Concurrence sociale déloyale et travail illégal

Responsabilité financière des maîtres d'ouvrage et des donneurs d'ordre

La loi du 10 juillet 2014 impose au donneur d'ordre de faire cesser toute situation de non-respect du salaire minimum légal ou conventionnel, d'un sous-traitant direct ou indirect. Le décret précise que suite à l'injonction, l'employeur a 7 jours pour informer le maître d'ouvrage ou le donneur d'ordre des mesures prises pour faire cesser la situation. Ce dernier transmet l'information à l'agent de contrôle (ou l'absence de réponse). S'il ne réagit pas, il est responsable solidairement du paiement des rémunérations et indemnités dues à chaque salarié et des cotisations et contributions afférentes. Les mêmes règles s'appliquent en matière de respect de la législation du travail (libertés individuelles et collectives, discriminations et égalité professionnelle, protection de la maternité et de la paternité, durée du travail,..) Dans ce cas, le maître d'ouvrage ou le donneur d'ordre s'expose à l'amende prévue pour les contraventions de 5e classe, soit au plus 1 500 € (3 000 € en cas de récidive). Notons que le décret porte à 5 000 euros hors taxe (contre 3 000 euros jusqu'à présent) le montant à partir duquel les donneurs d'ordre et maîtres d'ouvrage vérifient lors de la conclusion du contrat que le prestataire est bien à jour de ses obligations de déclaration et de paiement.

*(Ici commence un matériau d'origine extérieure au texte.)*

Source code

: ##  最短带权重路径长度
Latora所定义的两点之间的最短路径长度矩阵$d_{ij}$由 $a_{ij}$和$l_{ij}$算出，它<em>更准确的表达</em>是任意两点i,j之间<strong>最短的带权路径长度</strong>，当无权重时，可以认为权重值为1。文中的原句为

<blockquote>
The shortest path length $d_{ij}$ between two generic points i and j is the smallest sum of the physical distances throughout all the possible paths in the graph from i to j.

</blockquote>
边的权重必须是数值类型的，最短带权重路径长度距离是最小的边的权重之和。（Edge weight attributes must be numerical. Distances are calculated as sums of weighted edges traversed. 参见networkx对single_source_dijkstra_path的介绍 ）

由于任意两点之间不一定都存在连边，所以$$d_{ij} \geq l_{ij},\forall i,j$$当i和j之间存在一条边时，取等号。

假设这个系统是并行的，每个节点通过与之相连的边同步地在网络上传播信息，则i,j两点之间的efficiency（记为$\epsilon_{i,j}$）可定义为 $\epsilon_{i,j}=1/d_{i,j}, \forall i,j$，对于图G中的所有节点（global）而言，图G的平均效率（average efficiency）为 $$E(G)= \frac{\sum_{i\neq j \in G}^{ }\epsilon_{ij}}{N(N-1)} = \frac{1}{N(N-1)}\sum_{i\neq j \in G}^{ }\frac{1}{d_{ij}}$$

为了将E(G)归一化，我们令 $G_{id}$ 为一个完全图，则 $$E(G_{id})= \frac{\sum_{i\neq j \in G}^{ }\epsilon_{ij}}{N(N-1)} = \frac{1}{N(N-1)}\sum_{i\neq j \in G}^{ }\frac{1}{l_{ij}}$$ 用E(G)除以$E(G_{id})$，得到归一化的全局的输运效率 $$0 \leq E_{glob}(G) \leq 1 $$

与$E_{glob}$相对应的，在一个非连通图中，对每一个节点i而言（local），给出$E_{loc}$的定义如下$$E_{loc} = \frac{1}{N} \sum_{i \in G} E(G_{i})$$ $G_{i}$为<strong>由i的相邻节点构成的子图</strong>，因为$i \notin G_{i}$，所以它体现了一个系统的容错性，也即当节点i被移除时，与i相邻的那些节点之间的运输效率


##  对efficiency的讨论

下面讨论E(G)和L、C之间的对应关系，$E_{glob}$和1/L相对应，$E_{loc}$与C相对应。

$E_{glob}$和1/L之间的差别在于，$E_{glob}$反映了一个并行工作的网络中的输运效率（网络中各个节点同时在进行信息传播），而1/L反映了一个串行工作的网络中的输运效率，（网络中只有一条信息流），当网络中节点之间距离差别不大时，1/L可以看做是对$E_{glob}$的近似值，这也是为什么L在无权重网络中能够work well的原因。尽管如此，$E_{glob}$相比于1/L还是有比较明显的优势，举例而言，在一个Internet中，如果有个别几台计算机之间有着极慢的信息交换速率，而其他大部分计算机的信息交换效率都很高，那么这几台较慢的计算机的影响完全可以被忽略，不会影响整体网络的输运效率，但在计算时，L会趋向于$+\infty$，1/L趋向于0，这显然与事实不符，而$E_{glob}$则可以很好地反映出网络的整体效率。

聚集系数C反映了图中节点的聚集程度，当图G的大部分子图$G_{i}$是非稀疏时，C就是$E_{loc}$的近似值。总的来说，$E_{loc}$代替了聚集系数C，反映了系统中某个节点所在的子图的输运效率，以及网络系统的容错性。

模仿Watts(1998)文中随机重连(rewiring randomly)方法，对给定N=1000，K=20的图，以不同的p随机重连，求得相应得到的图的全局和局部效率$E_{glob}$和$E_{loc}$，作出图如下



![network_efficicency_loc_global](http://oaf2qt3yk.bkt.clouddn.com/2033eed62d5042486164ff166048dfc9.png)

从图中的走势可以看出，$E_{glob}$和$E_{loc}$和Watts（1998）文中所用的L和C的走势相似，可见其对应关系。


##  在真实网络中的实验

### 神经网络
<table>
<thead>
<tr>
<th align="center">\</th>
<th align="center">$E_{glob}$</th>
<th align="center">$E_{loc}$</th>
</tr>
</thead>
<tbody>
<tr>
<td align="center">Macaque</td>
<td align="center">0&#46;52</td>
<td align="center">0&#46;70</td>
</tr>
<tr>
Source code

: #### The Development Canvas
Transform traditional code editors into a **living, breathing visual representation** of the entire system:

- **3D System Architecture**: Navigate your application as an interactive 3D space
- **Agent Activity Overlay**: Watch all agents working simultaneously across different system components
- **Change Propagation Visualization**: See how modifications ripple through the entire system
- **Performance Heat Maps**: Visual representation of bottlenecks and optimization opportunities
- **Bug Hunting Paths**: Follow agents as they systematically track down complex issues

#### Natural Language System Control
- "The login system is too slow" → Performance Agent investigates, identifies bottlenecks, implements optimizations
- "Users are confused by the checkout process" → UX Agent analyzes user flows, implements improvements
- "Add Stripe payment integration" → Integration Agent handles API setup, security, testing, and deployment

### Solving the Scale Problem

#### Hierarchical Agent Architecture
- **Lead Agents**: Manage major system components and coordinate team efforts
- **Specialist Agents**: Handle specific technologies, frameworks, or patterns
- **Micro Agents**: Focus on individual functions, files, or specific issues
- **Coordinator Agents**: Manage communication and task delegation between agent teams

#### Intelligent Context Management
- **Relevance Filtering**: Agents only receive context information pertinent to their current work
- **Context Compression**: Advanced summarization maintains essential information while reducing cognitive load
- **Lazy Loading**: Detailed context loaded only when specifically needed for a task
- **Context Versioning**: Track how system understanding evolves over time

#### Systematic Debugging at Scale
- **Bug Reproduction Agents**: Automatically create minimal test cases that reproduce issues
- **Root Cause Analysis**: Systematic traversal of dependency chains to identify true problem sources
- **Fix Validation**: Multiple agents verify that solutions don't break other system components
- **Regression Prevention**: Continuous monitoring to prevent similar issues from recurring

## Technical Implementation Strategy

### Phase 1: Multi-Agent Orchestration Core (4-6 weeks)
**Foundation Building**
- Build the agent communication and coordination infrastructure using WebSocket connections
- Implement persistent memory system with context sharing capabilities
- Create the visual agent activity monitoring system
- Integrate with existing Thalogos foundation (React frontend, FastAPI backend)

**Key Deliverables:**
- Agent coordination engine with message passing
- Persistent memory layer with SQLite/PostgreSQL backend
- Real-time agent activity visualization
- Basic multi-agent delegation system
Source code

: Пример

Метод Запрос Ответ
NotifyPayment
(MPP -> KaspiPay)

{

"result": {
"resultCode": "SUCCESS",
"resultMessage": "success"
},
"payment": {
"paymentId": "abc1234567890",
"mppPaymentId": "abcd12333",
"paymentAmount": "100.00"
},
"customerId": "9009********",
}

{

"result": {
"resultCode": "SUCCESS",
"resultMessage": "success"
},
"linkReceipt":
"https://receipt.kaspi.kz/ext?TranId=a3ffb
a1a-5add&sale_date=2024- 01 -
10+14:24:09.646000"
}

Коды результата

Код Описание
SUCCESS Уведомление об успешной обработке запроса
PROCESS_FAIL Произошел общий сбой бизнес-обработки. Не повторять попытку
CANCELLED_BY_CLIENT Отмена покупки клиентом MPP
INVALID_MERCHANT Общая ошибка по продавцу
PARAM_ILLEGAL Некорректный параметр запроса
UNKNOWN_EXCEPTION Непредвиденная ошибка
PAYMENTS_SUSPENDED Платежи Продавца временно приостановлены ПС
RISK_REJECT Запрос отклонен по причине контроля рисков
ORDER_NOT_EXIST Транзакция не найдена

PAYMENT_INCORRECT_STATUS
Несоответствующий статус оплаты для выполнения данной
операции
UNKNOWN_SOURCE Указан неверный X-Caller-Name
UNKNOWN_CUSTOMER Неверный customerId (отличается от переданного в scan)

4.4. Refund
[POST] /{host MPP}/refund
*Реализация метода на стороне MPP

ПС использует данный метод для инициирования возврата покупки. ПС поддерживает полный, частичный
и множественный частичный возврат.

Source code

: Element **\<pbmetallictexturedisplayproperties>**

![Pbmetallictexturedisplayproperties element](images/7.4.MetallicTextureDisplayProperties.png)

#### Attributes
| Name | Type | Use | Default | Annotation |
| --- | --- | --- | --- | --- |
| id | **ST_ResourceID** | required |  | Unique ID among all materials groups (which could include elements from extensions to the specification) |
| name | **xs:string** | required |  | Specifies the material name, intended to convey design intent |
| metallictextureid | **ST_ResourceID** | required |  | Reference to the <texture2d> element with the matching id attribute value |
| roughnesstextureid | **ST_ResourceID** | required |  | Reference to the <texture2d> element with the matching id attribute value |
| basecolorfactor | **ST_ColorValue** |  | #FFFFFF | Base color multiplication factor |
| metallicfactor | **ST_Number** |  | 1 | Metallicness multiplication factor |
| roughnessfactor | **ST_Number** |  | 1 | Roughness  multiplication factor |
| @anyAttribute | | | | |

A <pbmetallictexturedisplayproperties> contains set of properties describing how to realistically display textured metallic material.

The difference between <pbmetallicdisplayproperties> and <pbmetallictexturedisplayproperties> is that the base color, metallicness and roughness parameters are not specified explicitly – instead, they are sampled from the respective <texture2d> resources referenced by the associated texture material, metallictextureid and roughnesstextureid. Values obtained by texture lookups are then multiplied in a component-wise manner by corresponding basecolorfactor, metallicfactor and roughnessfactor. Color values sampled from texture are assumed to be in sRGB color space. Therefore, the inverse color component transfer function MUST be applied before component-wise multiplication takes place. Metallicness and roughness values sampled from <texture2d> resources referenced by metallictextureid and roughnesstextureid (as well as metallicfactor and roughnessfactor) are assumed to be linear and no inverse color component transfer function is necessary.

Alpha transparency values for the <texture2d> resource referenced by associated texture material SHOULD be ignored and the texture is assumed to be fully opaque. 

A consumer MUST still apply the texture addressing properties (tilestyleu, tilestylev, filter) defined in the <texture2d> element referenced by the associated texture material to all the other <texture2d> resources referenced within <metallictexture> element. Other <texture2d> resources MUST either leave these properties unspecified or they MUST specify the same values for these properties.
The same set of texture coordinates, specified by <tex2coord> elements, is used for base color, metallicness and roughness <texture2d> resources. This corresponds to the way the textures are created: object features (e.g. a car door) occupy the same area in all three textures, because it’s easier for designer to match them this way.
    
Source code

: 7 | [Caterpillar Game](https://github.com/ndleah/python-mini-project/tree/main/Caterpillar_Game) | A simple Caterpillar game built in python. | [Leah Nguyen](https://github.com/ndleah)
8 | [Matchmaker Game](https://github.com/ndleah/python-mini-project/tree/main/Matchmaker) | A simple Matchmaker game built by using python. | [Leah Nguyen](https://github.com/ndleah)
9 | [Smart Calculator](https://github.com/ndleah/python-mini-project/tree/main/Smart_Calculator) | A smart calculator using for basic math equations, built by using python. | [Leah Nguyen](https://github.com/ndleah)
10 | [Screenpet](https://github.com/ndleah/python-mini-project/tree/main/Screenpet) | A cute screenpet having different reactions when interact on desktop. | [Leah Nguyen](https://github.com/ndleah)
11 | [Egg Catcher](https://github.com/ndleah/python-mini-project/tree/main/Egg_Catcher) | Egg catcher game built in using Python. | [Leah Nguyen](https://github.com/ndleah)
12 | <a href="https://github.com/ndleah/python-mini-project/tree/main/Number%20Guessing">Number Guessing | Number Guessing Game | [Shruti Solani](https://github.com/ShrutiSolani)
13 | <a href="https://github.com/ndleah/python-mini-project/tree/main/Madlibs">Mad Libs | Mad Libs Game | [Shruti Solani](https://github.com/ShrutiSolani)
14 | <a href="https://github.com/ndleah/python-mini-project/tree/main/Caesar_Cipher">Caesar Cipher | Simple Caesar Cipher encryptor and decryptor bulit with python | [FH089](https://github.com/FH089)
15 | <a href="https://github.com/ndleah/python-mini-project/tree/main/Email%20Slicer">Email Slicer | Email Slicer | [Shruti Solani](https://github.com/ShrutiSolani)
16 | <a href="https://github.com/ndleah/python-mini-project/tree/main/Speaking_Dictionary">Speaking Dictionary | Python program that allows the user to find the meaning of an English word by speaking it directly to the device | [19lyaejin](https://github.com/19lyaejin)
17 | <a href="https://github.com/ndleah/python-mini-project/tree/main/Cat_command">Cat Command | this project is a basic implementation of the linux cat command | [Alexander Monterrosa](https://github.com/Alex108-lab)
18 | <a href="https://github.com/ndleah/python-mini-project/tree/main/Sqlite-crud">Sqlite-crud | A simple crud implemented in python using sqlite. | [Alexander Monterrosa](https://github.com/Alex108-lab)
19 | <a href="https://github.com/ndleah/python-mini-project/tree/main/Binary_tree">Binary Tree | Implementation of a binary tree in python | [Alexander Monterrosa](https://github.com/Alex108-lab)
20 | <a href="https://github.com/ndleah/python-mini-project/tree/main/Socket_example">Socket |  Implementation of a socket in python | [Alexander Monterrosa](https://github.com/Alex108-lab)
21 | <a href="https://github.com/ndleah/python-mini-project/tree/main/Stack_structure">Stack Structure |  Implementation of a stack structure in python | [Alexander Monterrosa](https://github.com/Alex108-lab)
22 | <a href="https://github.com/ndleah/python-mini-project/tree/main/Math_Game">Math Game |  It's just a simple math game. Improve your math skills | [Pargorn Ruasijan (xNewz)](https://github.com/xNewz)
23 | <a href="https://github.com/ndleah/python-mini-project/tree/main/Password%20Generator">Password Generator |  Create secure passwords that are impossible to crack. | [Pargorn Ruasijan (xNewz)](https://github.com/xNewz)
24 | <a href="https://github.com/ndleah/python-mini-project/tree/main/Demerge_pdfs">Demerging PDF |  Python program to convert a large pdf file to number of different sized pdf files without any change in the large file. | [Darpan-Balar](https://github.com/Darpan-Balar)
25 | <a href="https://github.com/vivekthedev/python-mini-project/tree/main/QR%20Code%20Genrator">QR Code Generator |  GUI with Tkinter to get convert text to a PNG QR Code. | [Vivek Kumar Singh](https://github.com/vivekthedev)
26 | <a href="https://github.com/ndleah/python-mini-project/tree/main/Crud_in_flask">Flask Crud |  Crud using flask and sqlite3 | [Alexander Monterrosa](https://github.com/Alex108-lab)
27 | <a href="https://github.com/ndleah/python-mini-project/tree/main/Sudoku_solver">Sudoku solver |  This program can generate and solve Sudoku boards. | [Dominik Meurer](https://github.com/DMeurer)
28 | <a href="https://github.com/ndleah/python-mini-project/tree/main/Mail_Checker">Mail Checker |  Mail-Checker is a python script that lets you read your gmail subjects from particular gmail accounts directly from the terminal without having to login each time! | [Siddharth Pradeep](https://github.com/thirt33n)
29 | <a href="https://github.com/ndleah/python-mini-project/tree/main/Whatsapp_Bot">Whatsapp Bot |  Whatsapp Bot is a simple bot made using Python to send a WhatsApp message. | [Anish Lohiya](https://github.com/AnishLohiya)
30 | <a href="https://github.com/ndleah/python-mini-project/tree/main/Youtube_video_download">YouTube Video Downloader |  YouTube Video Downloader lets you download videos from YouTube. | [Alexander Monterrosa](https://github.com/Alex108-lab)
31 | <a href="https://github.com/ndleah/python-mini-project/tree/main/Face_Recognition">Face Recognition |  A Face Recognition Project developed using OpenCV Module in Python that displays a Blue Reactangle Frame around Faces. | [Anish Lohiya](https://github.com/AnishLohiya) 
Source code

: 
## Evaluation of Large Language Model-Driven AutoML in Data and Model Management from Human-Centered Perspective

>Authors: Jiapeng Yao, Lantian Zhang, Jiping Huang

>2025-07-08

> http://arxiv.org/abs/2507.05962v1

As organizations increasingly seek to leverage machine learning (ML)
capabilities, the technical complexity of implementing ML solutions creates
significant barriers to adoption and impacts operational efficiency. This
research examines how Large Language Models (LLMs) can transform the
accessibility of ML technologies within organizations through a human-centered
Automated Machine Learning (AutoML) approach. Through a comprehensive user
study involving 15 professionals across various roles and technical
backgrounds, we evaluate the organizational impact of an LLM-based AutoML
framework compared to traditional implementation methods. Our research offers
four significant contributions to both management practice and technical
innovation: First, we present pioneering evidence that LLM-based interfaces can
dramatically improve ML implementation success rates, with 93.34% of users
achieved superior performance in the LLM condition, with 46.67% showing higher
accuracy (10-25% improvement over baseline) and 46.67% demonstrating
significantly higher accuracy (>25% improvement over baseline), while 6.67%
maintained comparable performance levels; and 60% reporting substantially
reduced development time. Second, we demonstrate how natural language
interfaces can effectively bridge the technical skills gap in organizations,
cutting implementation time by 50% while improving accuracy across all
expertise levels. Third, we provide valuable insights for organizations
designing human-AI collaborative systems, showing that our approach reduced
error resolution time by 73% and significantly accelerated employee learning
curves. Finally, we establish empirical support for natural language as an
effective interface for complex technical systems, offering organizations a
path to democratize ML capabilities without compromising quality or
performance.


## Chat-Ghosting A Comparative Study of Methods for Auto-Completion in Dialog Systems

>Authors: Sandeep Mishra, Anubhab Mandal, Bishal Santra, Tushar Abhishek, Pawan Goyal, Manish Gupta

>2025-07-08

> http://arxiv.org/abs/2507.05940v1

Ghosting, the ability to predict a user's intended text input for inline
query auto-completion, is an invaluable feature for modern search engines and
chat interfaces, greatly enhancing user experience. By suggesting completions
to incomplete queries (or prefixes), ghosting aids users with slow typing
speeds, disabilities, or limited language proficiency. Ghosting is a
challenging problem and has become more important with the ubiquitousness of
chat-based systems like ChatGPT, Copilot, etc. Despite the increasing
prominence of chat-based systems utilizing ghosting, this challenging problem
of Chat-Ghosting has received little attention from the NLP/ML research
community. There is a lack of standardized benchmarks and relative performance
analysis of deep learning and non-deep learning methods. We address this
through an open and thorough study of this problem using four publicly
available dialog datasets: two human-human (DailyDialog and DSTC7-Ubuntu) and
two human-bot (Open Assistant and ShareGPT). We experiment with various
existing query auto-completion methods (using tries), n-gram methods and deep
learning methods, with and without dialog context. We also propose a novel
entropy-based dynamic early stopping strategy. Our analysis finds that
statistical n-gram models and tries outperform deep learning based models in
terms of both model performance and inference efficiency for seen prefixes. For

Obligation de vigilance en matière d'hébergement

La loi a créé une obligation de vigilance du donneur d'ordre ou du maître d'œuvre en matière d'hébergement, afin que ces derniers vérifient que les salariés de leur cocontractant ou d'un sous-traitant ne soient pas hébergés dans des conditions incompatibles avec la dignité humaine. Le décret précise que l'employeur qui reçoit une injonction informe dans les 24 heures le maître d'ouvrage ou le donneur d'ordre des mesures prises pour faire cesser la situation. Ce dernier doit en informer l'administration. En cas d'absence de régularisation effective de la situation par l'employeur, le maître d'ouvrage ou le donneur d'ordre est tenu de prendre sans délai à sa charge l'hébergement collectif des salariés dans des locaux aménagés. Les syndicats peuvent également agir dans ce domaine en respectant les mêmes règles qu'en matière de détachement frauduleux.

Fermeture administrative

Le préfet, depuis 2011, peut décider une fermeture administrative de l'entreprise. Le décret précise que pour décider une telle sanction d'au plus 3 mois, le préfet tient compte : de la nature, du nombre, de la durée de la ou des infractions relevées, du nombre de salariés concernés ainsi que de la situation économique, sociale et financière de l'entreprise ou de l'établissement. La même appréciation est opérée pour la sanction d'exclusion des contrats administratifs.